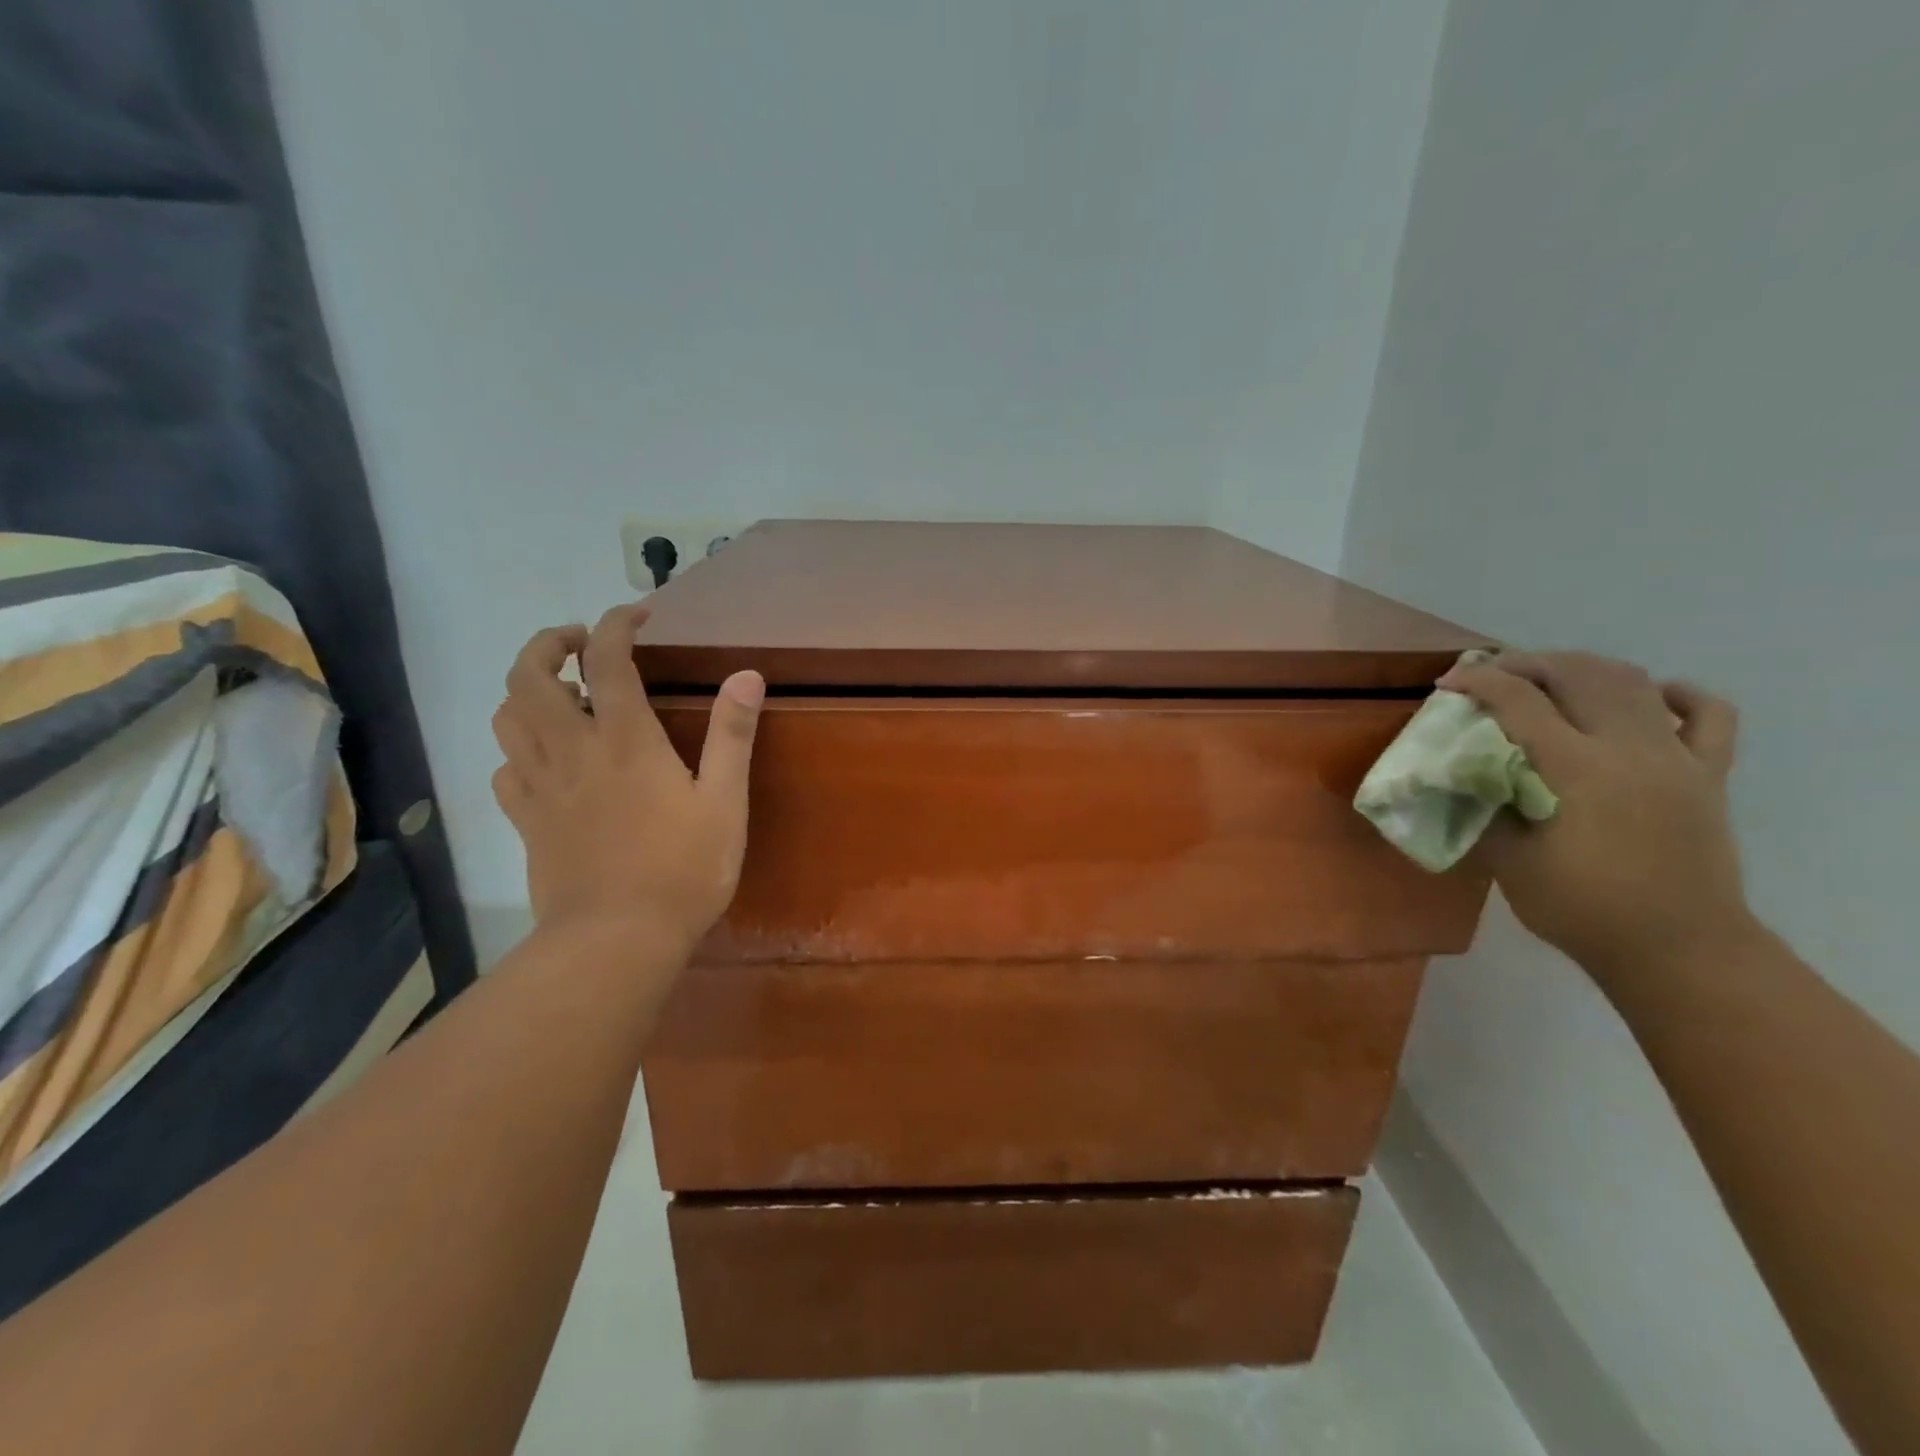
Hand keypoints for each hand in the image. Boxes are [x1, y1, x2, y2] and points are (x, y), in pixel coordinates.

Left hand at [490, 603, 764, 948]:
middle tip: (579, 643)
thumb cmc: (683, 869)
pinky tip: (543, 759)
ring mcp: (541, 786)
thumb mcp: (724, 802)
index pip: (607, 659)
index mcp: (624, 739)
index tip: (637, 614)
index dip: (616, 624)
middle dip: (547, 643)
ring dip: (525, 690)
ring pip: (507, 717)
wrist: (616, 939)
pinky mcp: (527, 821)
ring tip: (559, 694)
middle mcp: (572, 750)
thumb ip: (733, 735)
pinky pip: (504, 769)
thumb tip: (746, 675)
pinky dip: (518, 749)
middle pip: (529, 676)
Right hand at [1438, 651, 1753, 979]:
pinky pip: (1708, 715)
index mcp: (1578, 769)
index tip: (1446, 685)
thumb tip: (1467, 778)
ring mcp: (1677, 759)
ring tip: (1550, 678)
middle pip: (1579, 675)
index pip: (1520, 702)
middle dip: (1527, 663)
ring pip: (1635, 682)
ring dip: (1584, 669)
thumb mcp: (1509, 862)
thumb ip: (1486, 809)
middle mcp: (1631, 749)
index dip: (1478, 683)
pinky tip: (1651, 695)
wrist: (1679, 951)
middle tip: (1491, 674)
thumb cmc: (1583, 910)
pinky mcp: (1708, 775)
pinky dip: (1677, 694)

*Action item*
Copy out all the entries exactly. Images stay out of the copy.

*Exercise result*
Hand keypoints for each hand in the image. Boxes are [x1, y1, x2, y2] and points are (x, y), in pixel coordinates.

Left hand at [490, 603, 764, 948]:
middle tip: (579, 643)
thumb cmc: (683, 869)
pinky tip: (543, 759)
ring mcp: (541, 786)
thumb mcp: (724, 802)
index pip: (607, 659)
index mcp: (624, 739)
index tip: (637, 614)
index dip: (616, 624)
middle dip: (547, 643)
ring dip: (525, 690)
ring pip: (507, 717)
wrist: (616, 939)
pinky mcp: (527, 821)
ring tip: (559, 694)
middle mcp: (572, 750)
thumb ip: (733, 735)
pinky pip: (504, 769)
thumb tip: (746, 675)
pinky dip: (518, 749)
middle pip: (529, 676)
Right hand at [1438, 651, 1753, 979]:
pinky pip: (1708, 715)
index mcp: (1578, 769)
index tip: (1446, 685)
thumb tip: (1467, 778)
ring mcp: (1677, 759)
ring tip: (1550, 678)
middle pip: (1579, 675)
index pip: (1520, 702)
middle dip: (1527, 663)
ring pip: (1635, 682)
ring dip: (1584, 669)
thumb mcp: (1509, 862)
thumb ip: (1486, 809)
middle mcp: (1631, 749)
index dip: (1478, 683)
pinky tip: (1651, 695)
wrist: (1679, 951)
middle tip: (1491, 674)
thumb cmc: (1583, 910)
pinky mcp: (1708, 775)
pinky dip: (1677, 694)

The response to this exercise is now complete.